- [Activity list]:
**1.** Edit the passage on Oleg Deripaska's Hong Kong ventures, starting with "Oleg Deripaska, control" and going on through "that particular market.", and put "mess" in place of "hash".
**2.** Pick up the article on Oleg Deripaska and the Kuban Agroholding stake sale where it stops, and carry it forward.

- [Passage provided]:
■ ■ ■ ■

Oleg Deripaska, control shareholder and chief executive of the Russian state aluminium monopoly Rusal, hasn’t exactly made a positive rate of return for Asian investors. In fact, share-buyers at the Hong Kong Stock Exchange are likely to conclude that he’s made a hash of every venture he’s tried to bring to that particular market.

Starting with Rusal, the first Russian corporate issue on the Hong Kong exchange, the share dropped 8% on its debut in January 2010, and the company has subsequently lost more than half its initial capitalization. Why then should Deripaska risk his reputation and asset value again with a fresh offer to Asian investors, particularly the Chinese? Answer: he has no reputation and little asset value left to lose.

The second answer is that with state bank encouragement, the Chinese have been on a global acquisition drive for agricultural land, crops, and foodstuffs, especially pork. They have spent heavily in the US, Canada, and Australia. They tried but failed in Ukraine. They have yet to try Russia.

Leaked to a Moscow newspaper two weeks ago, Deripaska is advertising the sale of a stake in Kuban Agroholding, in Krasnodar in southwestern Russia, where he produces wheat, animal feed, oilseeds, sugar, beef, milk, and pork. Basic Element, Deripaska’s Russian asset holding, claims its wholly-owned Kuban unit “is one of Russia’s largest agribusinesses”. That’s an exaggeration. As a pork producer, it is dwarfed by more than 20 other Russian companies; for more details on those, read this.

■ ■ ■ ■

- [Dataset records]:
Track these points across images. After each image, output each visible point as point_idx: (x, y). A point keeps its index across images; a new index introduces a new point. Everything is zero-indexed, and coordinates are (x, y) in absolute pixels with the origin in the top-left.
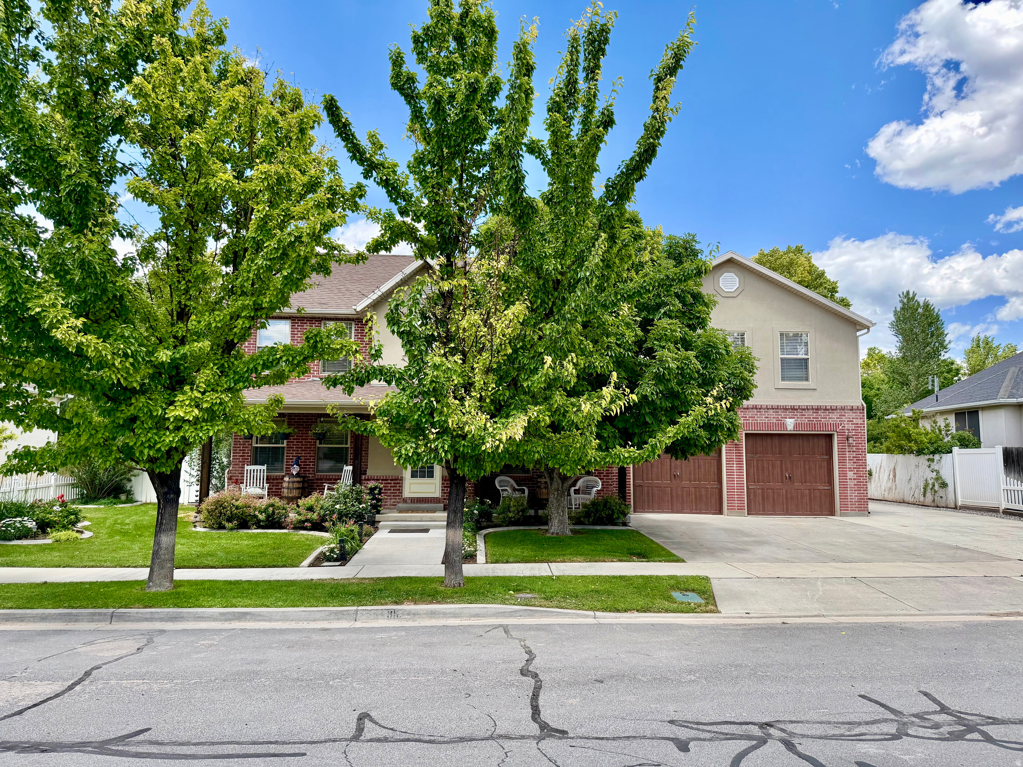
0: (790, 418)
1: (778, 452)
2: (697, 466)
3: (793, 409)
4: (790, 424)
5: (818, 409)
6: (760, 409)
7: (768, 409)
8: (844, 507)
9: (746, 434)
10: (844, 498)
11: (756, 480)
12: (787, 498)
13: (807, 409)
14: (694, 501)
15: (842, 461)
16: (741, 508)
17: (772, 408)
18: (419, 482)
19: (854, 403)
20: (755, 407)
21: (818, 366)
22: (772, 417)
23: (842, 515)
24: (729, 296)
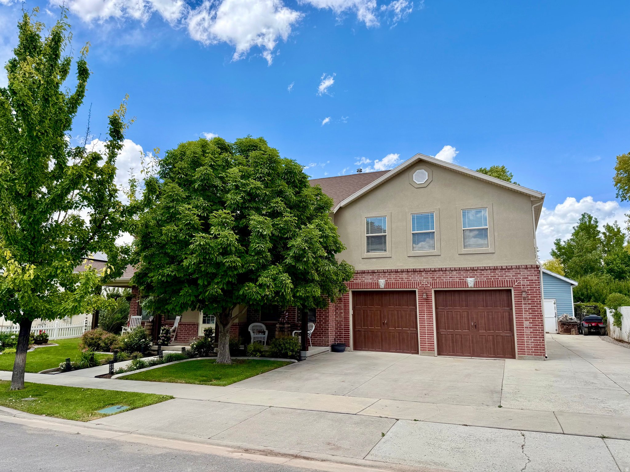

■ ■ ■ ■

- [Task-by-task outputs]:
**1.**
Oleg Deripaska, control shareholder and chief executive of the Russian state aluminium monopoly Rusal, hasn’t exactly made a positive rate of return for Asian investors. In fact, share-buyers at the Hong Kong Stock Exchange are likely to conclude that he’s made a mess of every venture he’s tried to bring to that particular market.

**2.**
pork2011

As a producer of sugar from beets, Deripaska falls far short of Vadim Moshkovich’s Ros Agro Plc, the London-listed company known in Russia as Rusagro. It produces roughly six times more volume of sugar beets than Kuban Agro; four times the volume of oilseeds. The current market capitalization of Rusagro is $714 million.

The second Russian agribusiness listed on the London Stock Exchange is Cherkizovo, which is a poultry and pork specialist. Its latest report for 2014 indicates pork sales for the year of 170,172 tonnes; there is no comparable figure for Kuban Agro, but it is believed to be a tiny fraction. Cherkizovo’s market cap is $592 million.

Both Rusagro and Cherkizovo are currently valued in the market at 3x Enterprise Value (EV) to Earnings (Ebita). Their price/earnings ratio (P/E) is around 1x. There are few investment bank analysts in Moscow who currently cover the agribusiness sector; even fewer who are willing to hazard a guess for the valuation of Kuban Agro. None reports that for a foreign investor Kuban Agro could match the valuation metrics applied to Rusagro and Cherkizovo.

By international standards, Kuban Agro’s production is small and unstable from year to year. Its revenues were reported to have been $189 million last year; they were falling even before the rouble devaluation. The questions Deripaska and Kuban Agro decline to answer in financial reports is what value they place on Kuban Agro’s assets net of debt; what price they think the Chinese should pay; and what reason a Chinese investor should have for supposing that this Deripaska venture won’t go the same way as his others.

For more on the ill-fated attempts Deripaska has made to list on the Hong Stock Exchange, read this on Strikeforce Mining and Resources (SMR), a molybdenum miner. For the Eurosibenergo story, click here. Exaggeration of earnings and lack of investment security and government guarantees against loss proved insuperable obstacles in both cases.

Deripaska keeps Kuban Agro’s earnings (Ebitda) secret. But the available data suggest they have been stuck in the range of $50 million to $60 million for each of the past three years. On comparable price to earnings or enterprise value to earnings multiples for Rusagro and Cherkizovo, Kuban Agro is unlikely to be worth more than $150 million. Is Deripaska offering a minority stake for a sum so small the Chinese should be willing to risk giving it away?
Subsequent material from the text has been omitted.